◆ Problem description
Start to finish, return the listing below exactly, pictures excluded.

---+---

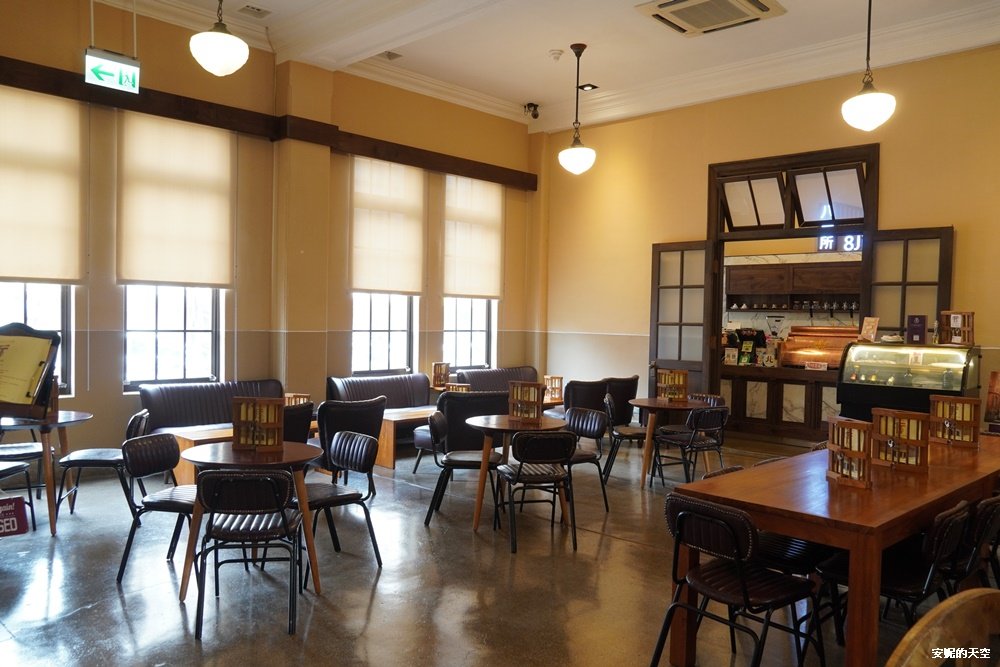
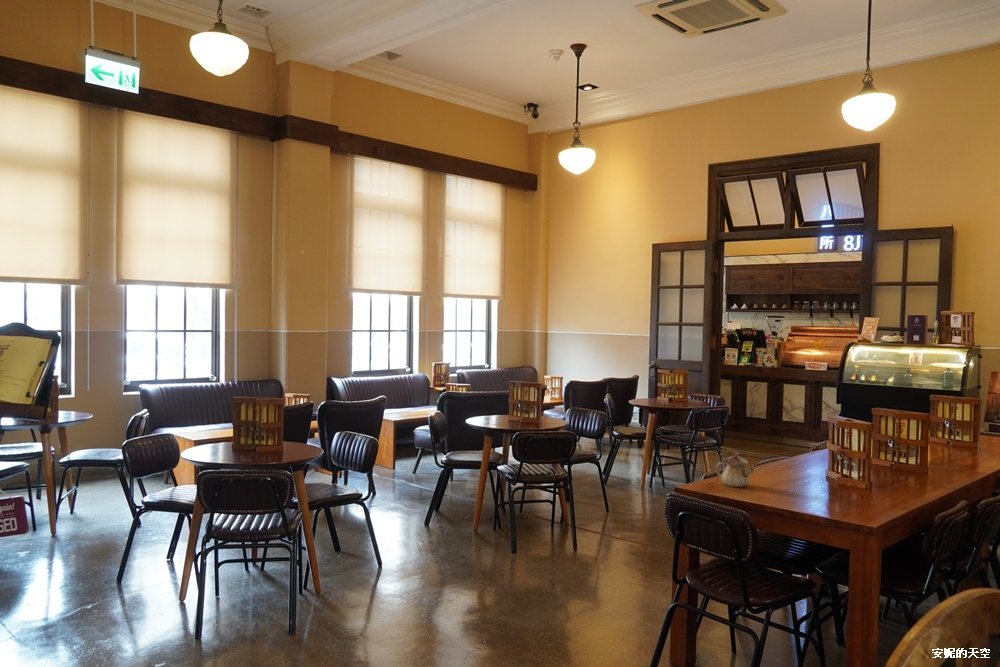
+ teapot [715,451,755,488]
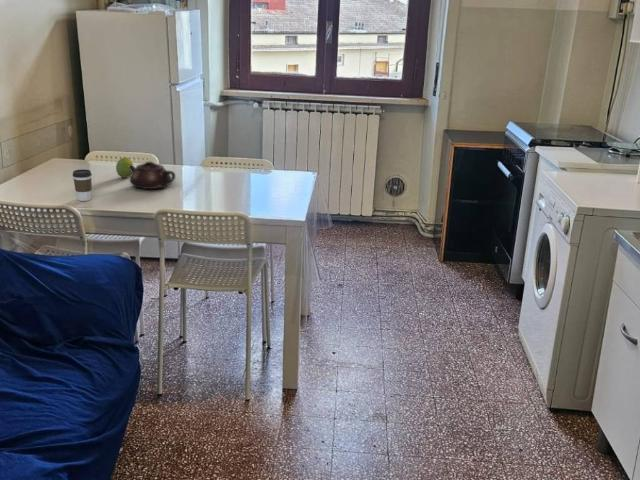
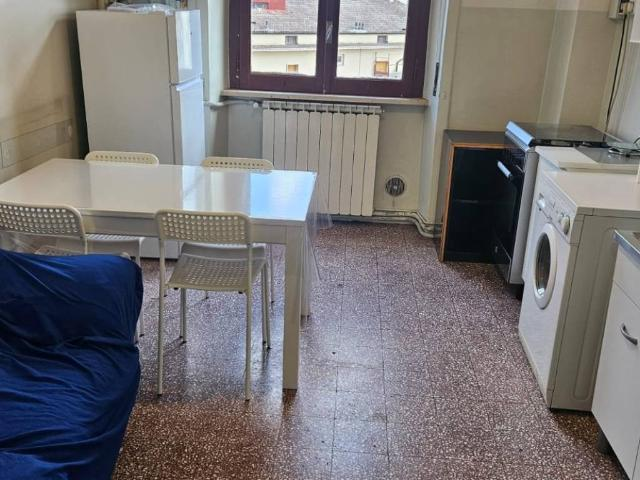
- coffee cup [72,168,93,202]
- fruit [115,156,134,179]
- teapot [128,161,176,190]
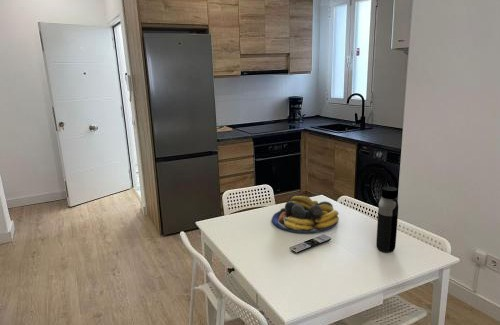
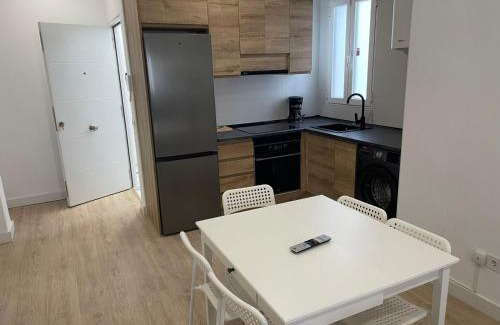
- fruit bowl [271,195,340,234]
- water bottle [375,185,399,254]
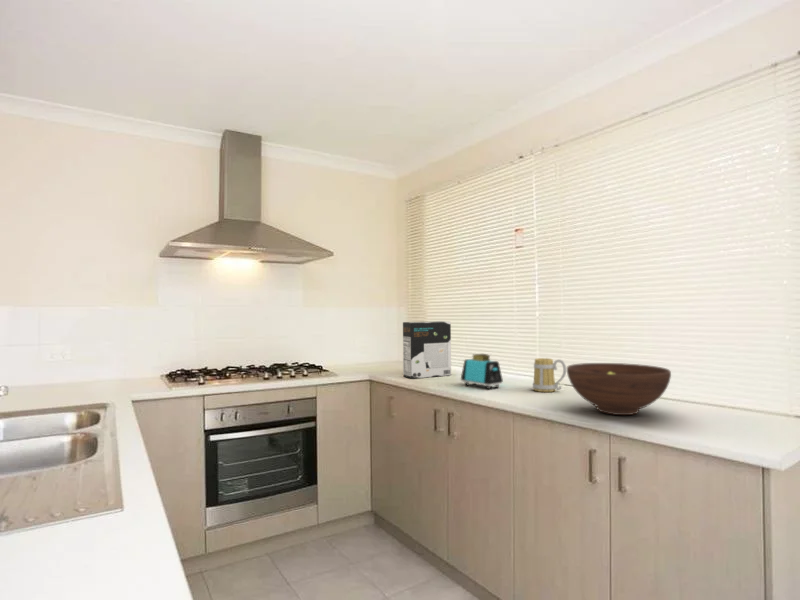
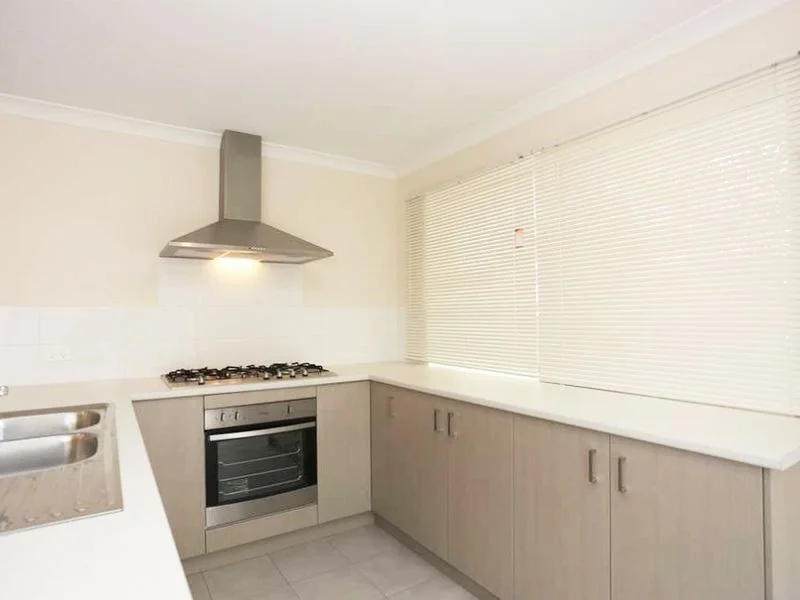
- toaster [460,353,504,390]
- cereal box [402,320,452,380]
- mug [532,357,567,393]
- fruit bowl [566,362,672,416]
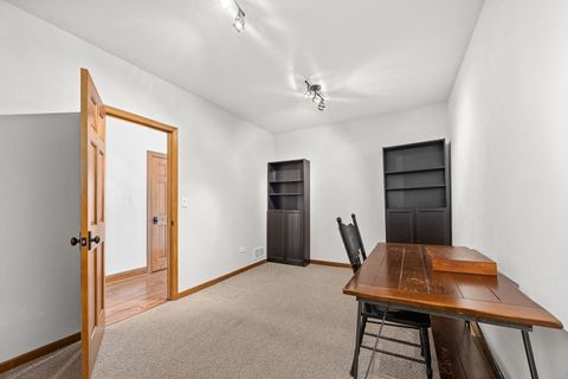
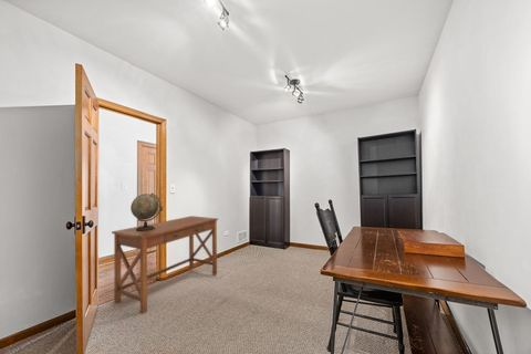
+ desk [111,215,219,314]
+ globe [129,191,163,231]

---+---

◆ Answer box
+ teapot [715,451,755,488]
- coffee cup [72,168,93,202]
- fruit [115,156,134,179]
- teapot [128,161,176,190]
- fruit bowl [271,195,340,234]
- water bottle [375,185,399,254]
- toaster [460,353,504,390]
- cereal box [402,320,452,380]
- mug [532,357,567,393]
- fruit bowl [566,362,672,416]
+ desk [111,215,219,314]
+ globe [129,191,163,231]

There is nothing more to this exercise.